Skin syndrome (form). Skin lesions are observed in all patients with hepatitis B and are a mandatory and most important diagnostic criterion. Typical localization of skin rashes: lower extremities - mainly legs and feet. Less commonly, the rash spreads to the thighs, torso, buttocks, upper limbs, and extremely rarely to the face. Hemorrhagic rash in most cases is represented by purpura , petechiae or a polymorphic rash , less often - urticarial, erythematous-macular elements or a bullous-necrotic form. The photo below of hemorrhagic vasculitis in adults shows various forms of skin syndrome.

Forms of skin syndrome of hepatitis B: a) hemorrhagic, b) urticarial; c) papulo-ulcerative; d) necrotic-ulcerative; e) polymorphic

Cutaneous hemorrhagic syndrome has a number of specific features. The rash is symmetrical, has a small-spotted/petechial character, while the size of the rash elements is 2-5 mm, protrudes above the surface of the skin, does not disappear with pressure, is prone to recurrence and fusion, has a pronounced variegation of rash elements due to the proximity of newly formed ones to old ones, which are at various stages of reverse development, are localized predominantly on the extensor surfaces of the limbs around the joints. Quite often, the onset of the disease is accompanied by various types of allergic rash - urticaria (allergic vasculitis).

In the early period of hepatitis B, the elements of the rash have a reddish color, but in the process of evolution they quickly acquire a characteristic bluish-purple color, then turn pale and within 3-5 days, as they develop back, they acquire a yellowish-brown tint. In severe cases, with high activity of the pathological process, some of the skin elements undergo necrosis, which is caused by microthrombosis and tissue ischemia. The skin syndrome of hepatitis B is characterized by a wave-like course, most often 2-5 episodes are observed. At the same time, newly appearing rashes can be caused by errors in diet, taking medications, or violation of bed rest. In some cases, the rash is accompanied by itching, and in 30-35% of patients hemosiderosis (residual long-term pigmentation) is observed, accompanied by peeling.

A common form of manifestation of skin syndrome can be angioedemalocalized on the hands, feet and face. In boys, swelling of the scrotum occurs. The tissues in the affected areas are bluish in color and pasty.

Articular form (syndrome). Involvement of joints in the pathological process is second in frequency of occurrence after skin syndrome. Quite often it occurs together with skin syndrome or appears several hours/days after it (cutaneous-articular form). Great difficulties in diagnosing hepatitis B are presented by cases in which the articular syndrome appears primarily, proceeds according to the type of migratory polyarthralgia/arthritis and precedes skin manifestations. Its development is based on impaired vascular permeability, which contributes to the development of swelling of the skin/subcutaneous fat in the area of ​​medium/large joints, mainly the wrist and ankle; hemorrhages are less common. Small joints of the hand and foot are practically not involved in the pathological process.

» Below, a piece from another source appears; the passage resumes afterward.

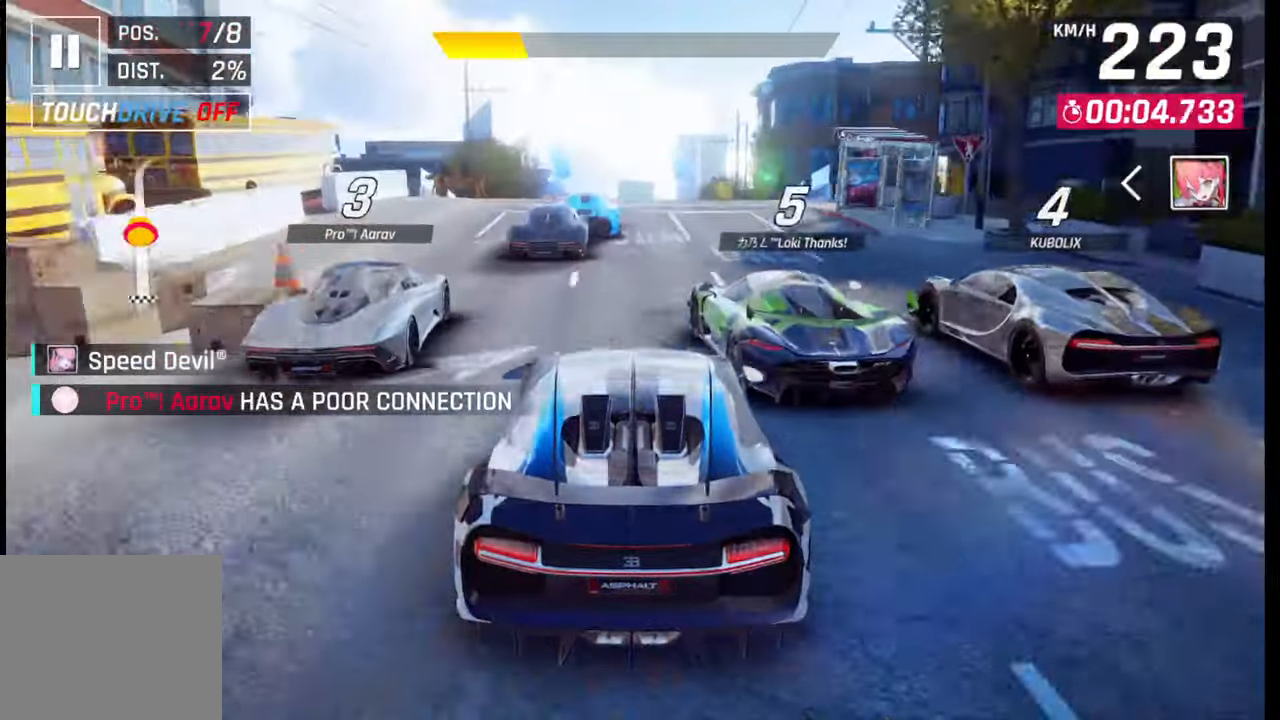
{"buttons": ["CROSS", "R1"], "left_stick": "center", "right_stick": "center", "events": [[117, "SQUARE", "down"], [167, "SQUARE", "up"], [217, "SQUARE", "down"], [300, "SQUARE", "up"], [333, "R1", "down"], [350, "CROSS", "down"], [433, "R1", "up"], [483, "R1", "down"]]}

Clinical changes in the joints are manifested by local hyperemia, increased volume, pain and tenderness on palpation, limitation of movements, and increased local temperature. Less commonly, painful contractures develop. Clinical symptoms develop against the background of an increase in body temperature to febrile levels and persist for 2-5 days, after which they disappear without a trace, leaving no deformities. Often articular syndrome occurs against the background of angioedema .

Abdominal syndrome . It occurs in 50-60% of patients and in a third of them it is preceded by skin syndrome, which significantly complicates diagnosis and is a common reason for surgical intervention. The main clinical sign is severe, sudden, cramping pain in the abdomen, without pronounced localization. The nature of the pain is similar to intestinal colic, more often in the navel, less often in the epigastric/right iliac region, often imitating the characteristic picture of a stomach ulcer , appendicitis , pancreatitis and even acute intestinal obstruction . The pain is often extremely intense, causing patients to take a forced position in bed, rushing about and screaming. The pain syndrome is caused by numerous hemorrhages in the intestinal wall, hemorrhages in the mesentery, hemorrhagic impregnation of the mucous membrane and intestinal wall, which can lead to the formation of areas of necrosis and bleeding. At the peak of pain, false urges with frequent bowel movements, vomiting mixed with blood, and the appearance of fresh blood in the stool are possible.

An objective examination reveals pain on palpation of the abdomen, bloating, however, signs of peritoneal irritation are usually absent. The duration of abdominal syndrome varies from several attacks over 2-3 days to 8-10 “waves” over several months. The syndrome is not constant, and the symptoms are unstable. Often, a relapse of abdominal pain is combined with another wave of skin manifestations.

Against the background of abdominal pain, patients may experience pale skin, a sunken face, a dry tongue, sunken eyes, and fever. With heavy bleeding, there is a high risk of developing acute posthemorrhagic anemia and collapse . Serious complications may include intestinal obstruction caused by the closure of its lumen with a hematoma, intestinal perforation , and peritonitis . The development of abdominal syndrome significantly aggravates the process and aggravates its course, requiring intensive therapy.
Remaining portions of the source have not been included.